To be or not to be...

Por Ale Esclapes1

Existe um perfil na clínica contemporânea envolvendo mulheres e homens com uma posição razoável nas empresas, entre trinta e quarenta e cinco anos, e que traz um profundo sofrimento. Para falarmos sobre esse perfil precisamos entender dois conceitos muito importantes na vida de uma pessoa:

a) Existe uma parte da pessoa que simplesmente “é” – e esse “ser” é algo singular e individual, é um “ser” que nos diferencia de todos os outros seres do planeta. São nossas potencialidades, nossos dons, etc ... Esse “ser” é algo muito escondido, e muitas vezes nem nós mesmos sabemos quem “somos”.

 

b) Existe uma outra parte que se relaciona com outras pessoas, com a sociedade, que tem que se relacionar com o chefe, a mãe, etc... Vamos chamar essa parte de “persona”. Esse nome é utilizado há muito tempo no teatro quase como um sinônimo de personagem. 

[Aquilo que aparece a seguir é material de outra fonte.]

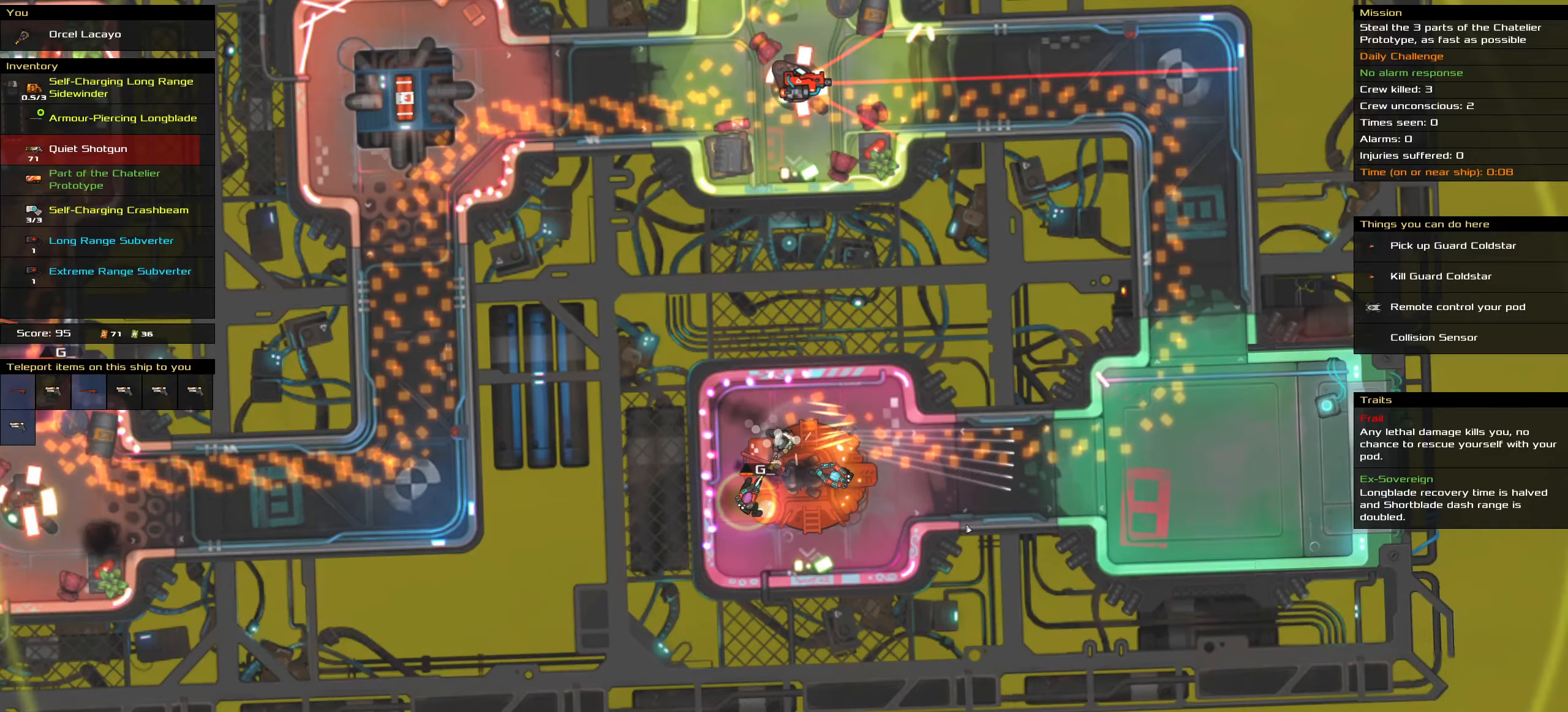
{"keys": [], "mouse": ["wheel"], "events": [[200, "t", "down"], [300, "t", "up"], [483, "mouse_wheel", "down"]]}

Existe um sofrimento muito comum nos dias de hoje no qual a persona torna-se maior que o “ser”. Nessa hora a pessoa não se sente “sendo” alguém, mas REPRESENTANDO alguém. Isso acaba trazendo um sofrimento muito grande, e que se manifesta na forma de um vazio existencial, de culpa, etc...

É muito comum hoje em dia a angústia trazida por pais que precisam trabalhar mais de doze horas por dia, fazer MBA, falar inglês, espanhol e mandarim (sic). A questão que esses pais trazem justamente é uma crise no “ser” pai, e não “representar” o papel de pai ou mãe. Isso porque primeiro não sobra tempo para “ser” pai, somente para, como numa peça de teatro que dura no máximo uma hora e meia, representar esse papel.

Nessa hora aparece a culpa por não “ser” pai ou mãe, ao mesmo tempo em que não se deseja abandonar a “persona” profissional. Quando esses pacientes narram o seu dia, e falam com certo orgulho que trabalham 12 horas ou mais por dia, imediatamente pergunto PARA QUE trabalhar tanto. A resposta clássica é: pela minha família ou meus filhos. A questão aqui é esses pacientes não têm tempo para ficar com suas famílias, logo volta-se a pergunta: PARA QUE trabalhar tanto mesmo?

Muitas vezes esse quadro envolve um luto que não se realiza, algo que ali esta mas que não permite que o “ser” possa se manifestar em toda a sua potencialidade: a “persona”. A pessoa sufoca o “ser” e muitas vezes cria cicatrizes profundas em pessoas que amam por não conseguirem abandonar uma “persona” profissional, que quando se olha bem de perto, não tem nada a ver com a família ou filhos, mas sim com sonhos, desejos, ambições, que advém disfarçados na “persona” de pai ou mãe.

Para que você trabalha mesmo?

¹Psicanalista, professor, escritor e diretor da Escola Paulista de Psicanálise-EPP e do Instituto Melanie Klein-IMK. Autor do Livro "A pobreza do Analista e outros trabalhos 1997-2015" e organizador da Coleção Transformações & Invariâncias.